セキュリティ技術のほか法制度にも詳しい産業技術総合研究所 情報セキュリティ研究センターの高木浩光主任研究員は自身のブログで事件を取り上げ、サイト単体がCoinhiveの設置でPCに与える影響は限定的であり、サイト運営者がマイニングツールを設置する行為を供用罪に問うのは失当と指摘した。
裁判でウイルス罪を巡る判断を争う動きもある。検挙されたWebサイト運営者の1人で罰金10万円の略式命令を受けたWebデザイナーの男性は、命令に異議を申し立てており、正式な裁判に移行する考えを明らかにした。

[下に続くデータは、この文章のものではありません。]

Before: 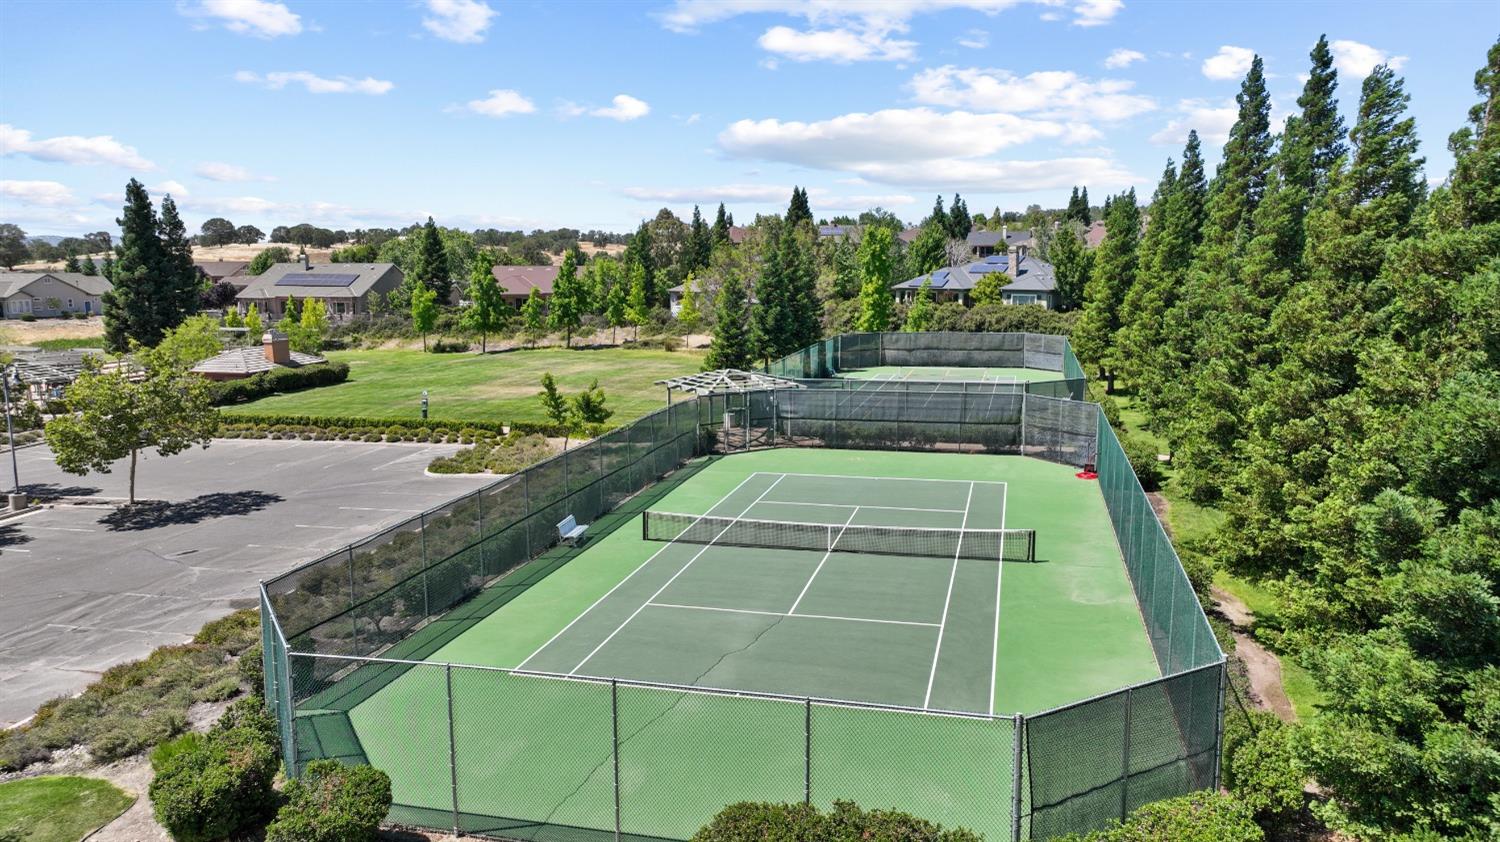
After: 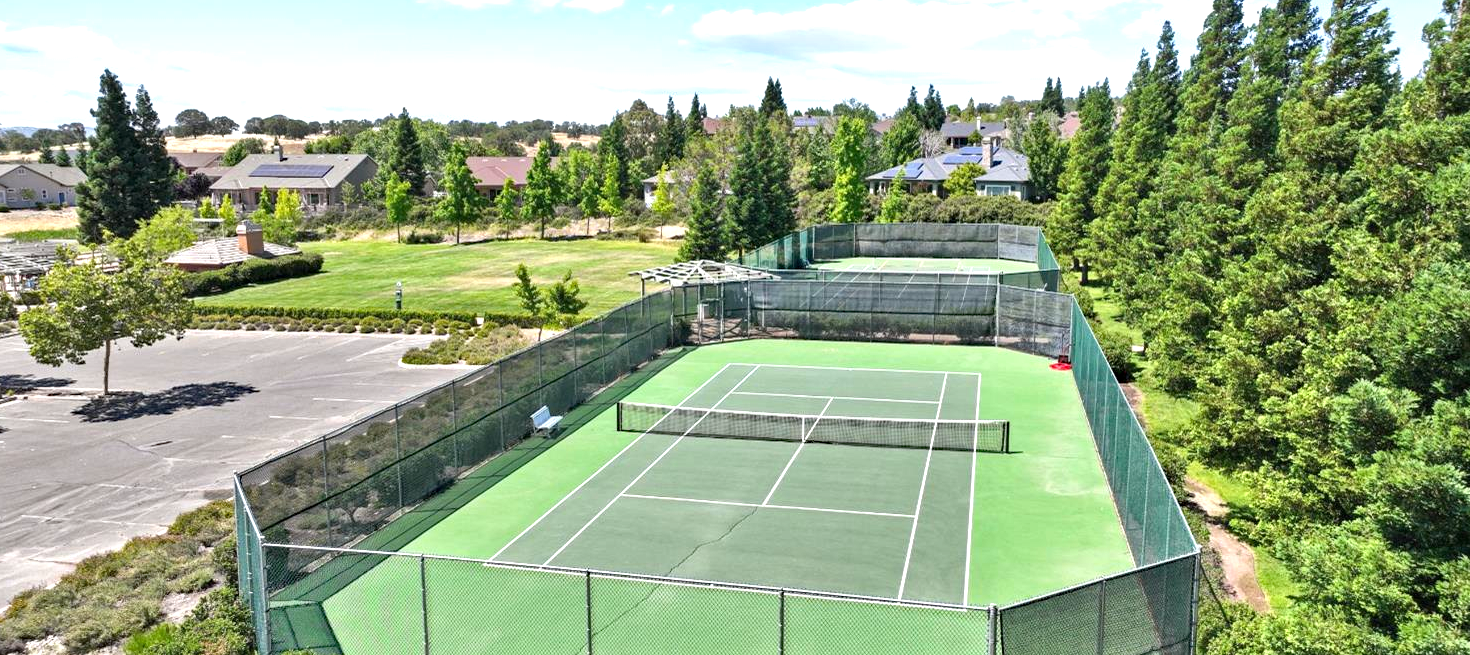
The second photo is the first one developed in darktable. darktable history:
crop and rotate: left 1.809%, top 13.003%, right 0.134%, bottom 9.146%
haze removal: compatibility mode true, adaptive false
tone equalizer: on, module defaults
exposure: black level correction 0, exposure 0.697 EV, compensate exposure bias true, compensate highlight preservation false
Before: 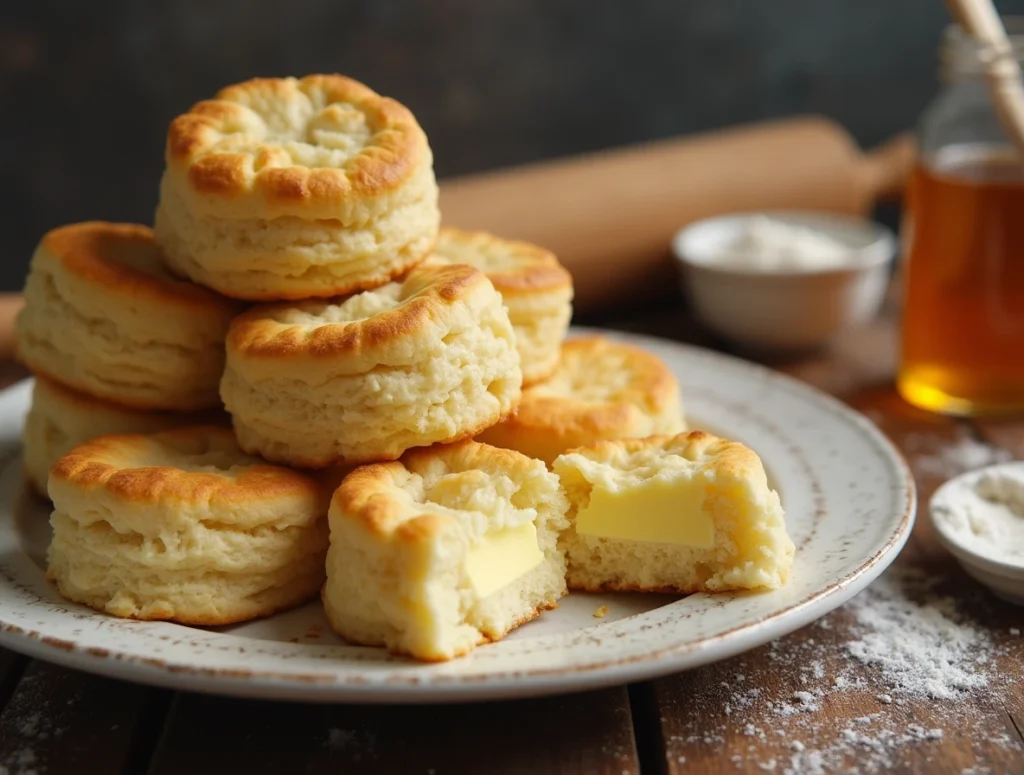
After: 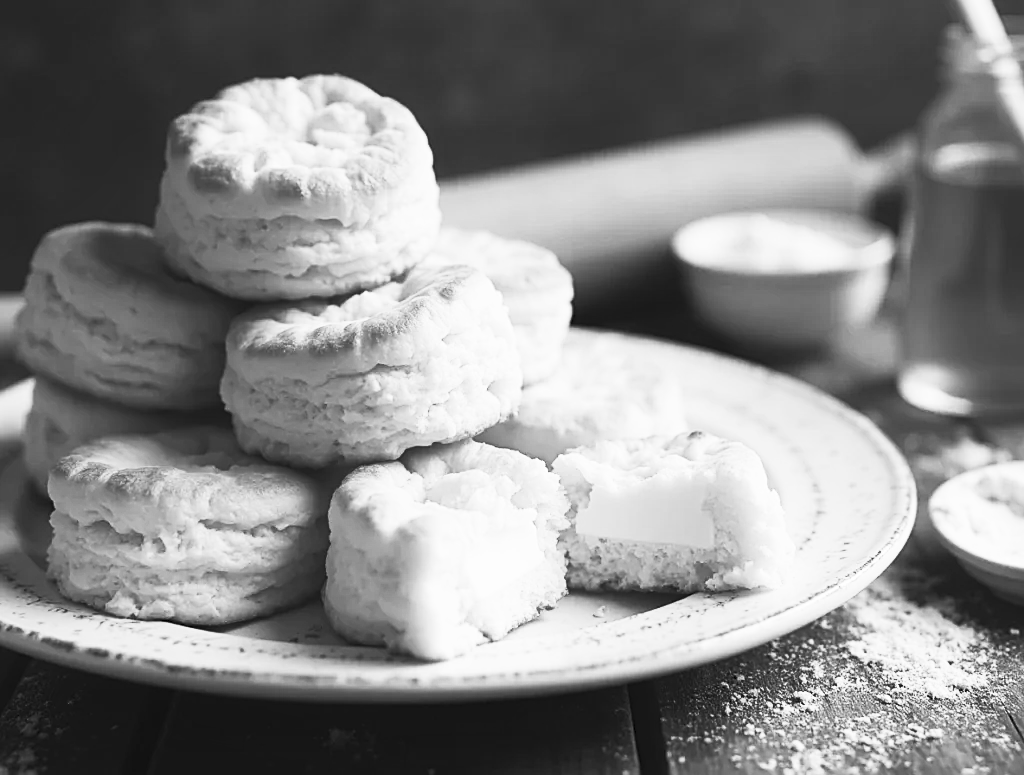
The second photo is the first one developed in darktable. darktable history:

この男性の弁護を担当する平野敬弁護士によれば、同様の係争が少なくとも7件進んでいるという。
平野敬弁護士は、男性がCoinhiveをサイトに置いたことは「不正性」と「反意図性」のどちらも満たしていないと無罪を主張している。まずCoinhiveは端末やデータを破壊したり情報を漏えいさせたりするものでなく不正な指令ではないとした。
さらに、サイト訪問者はWebブラウザーの設定でJavaScriptの動作をオンにしているほか、Webの閲覧ではサイト側でユーザーごとにJavaScriptの実行に同意を求める文化がない。このため推定的同意が成立していると判断でき、反意図性の要件も満たさないとした。
マイニングツールは刑事罰の対象になるウイルスか、法に抵触しないツールか。判断は裁判の場で争われることになりそうだ。